Text under study ::
━━━━━━

2.3.3. Adding the Bioprosthetic Leaflets and Cuff to the Deformed Evolut Stent

The next stage was to add the cuff and bioprosthetic leaflets to the deployed stent model in order to represent the full deployed TAVR model during the diastolic phase. The leaflets and cuff geometry were generated in their initial position, based on the original Evolut R and PRO models (before crimping), as seen in Fig. 4A for Evolut PRO. The displacement field of the deployed stent (from model 4) was applied as boundary conditions to deform the stent nodes of the full Evolut R and PRO models, including the cuff and leaflets, as can be seen in Fig. 4B. Since our goal is to represent the TAVR during the diastolic phase, the bioprosthetic leaflets were closed by applying transvalvular diastolic pressure on them (75 mmHg) as presented in Fig. 4C. The full geometry, including the deployed stent, cuff, bioprosthetic leaflets, deformed native leaflets and root in diastolic phase, is presented in Fig. 5A for the Evolut R (model 6). A summary of the consequential course in creating models 1–6, which were used to create the full structural geometry to be imported into the CFD simulation, is described in Fig. 6.

Fig. 4:

Fig. 4:

(A) Stand-alone initial Evolut PRO geometry (model-2b) with cuff and bio-prosthetic leaflets (left column) (B) The deformed Evolut PRO model created by imposing the final deployed stent configuration from model-4 (BAV and stent) (middle column) (C) Deformed bio-prosthetic leaflets as a result of diastolic transvalvular pressure used to obtain the diastolic state, assuming fully compliant leaflets (right column- model 5)

Fig. 5:

Fig. 5:

Model 6: (A) The complete structural geometry, including the root, deformed native leaflets, deployed stent, cuff and closed bioprosthetic leaflets. The anchoring gaps between the device and the calcified leaflets are also presented (A3). (B) The CFD paravalvular leakage simulation model through the full TAVR-BAV structural assembly; also demonstrating the refined meshing by using the subgrid geometry resolution method. The pressure boundary conditions were employed in the aortic (inlet) and left ventricle (outlet) extensions

Fig. 6:

Fig. 6:

A summary of the consequential creation of models 1–6, which eventually resulted in a structural geometry of the deployed Evolut device inside the calcified BAV, at the diastolic phase. This geometry was imported into the CFD simulation.

━━━━━━

(Stored data entries)
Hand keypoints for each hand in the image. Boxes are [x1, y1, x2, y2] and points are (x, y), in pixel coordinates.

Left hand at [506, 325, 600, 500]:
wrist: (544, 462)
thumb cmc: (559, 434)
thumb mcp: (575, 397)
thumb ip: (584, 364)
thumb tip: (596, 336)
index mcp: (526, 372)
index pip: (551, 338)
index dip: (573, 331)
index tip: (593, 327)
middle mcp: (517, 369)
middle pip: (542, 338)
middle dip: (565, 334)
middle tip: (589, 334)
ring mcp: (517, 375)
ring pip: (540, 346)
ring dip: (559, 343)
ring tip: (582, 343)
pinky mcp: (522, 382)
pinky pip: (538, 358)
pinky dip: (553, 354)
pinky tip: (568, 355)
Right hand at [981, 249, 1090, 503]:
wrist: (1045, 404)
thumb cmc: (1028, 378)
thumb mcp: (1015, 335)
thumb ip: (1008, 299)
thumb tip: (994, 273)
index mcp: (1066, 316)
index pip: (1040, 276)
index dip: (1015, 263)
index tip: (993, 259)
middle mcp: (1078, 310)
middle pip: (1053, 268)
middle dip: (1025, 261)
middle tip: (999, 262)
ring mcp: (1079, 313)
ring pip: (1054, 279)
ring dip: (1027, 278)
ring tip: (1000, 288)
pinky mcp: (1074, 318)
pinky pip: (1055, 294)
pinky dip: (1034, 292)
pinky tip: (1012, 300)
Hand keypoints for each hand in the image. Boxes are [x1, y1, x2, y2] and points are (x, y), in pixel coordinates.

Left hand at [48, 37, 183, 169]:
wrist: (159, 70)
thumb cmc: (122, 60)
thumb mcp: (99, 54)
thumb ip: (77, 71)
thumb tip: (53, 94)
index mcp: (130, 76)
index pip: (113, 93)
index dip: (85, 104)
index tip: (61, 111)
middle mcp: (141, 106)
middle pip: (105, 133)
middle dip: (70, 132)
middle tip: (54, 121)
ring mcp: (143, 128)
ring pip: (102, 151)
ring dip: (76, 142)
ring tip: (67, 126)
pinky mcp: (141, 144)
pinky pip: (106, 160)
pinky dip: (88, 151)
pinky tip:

━━━━━━

To do :: Output the passage of the TAVR modeling text from "A summary of the consequential creation" up to and including "the CFD simulation.", copied word for word.

Your response ::
A summary of the consequential creation of models 1–6, which eventually resulted in a structural geometry of the deployed Evolut device inside the calcified BAV, at the diastolic phase. This geometry was imported into the CFD simulation.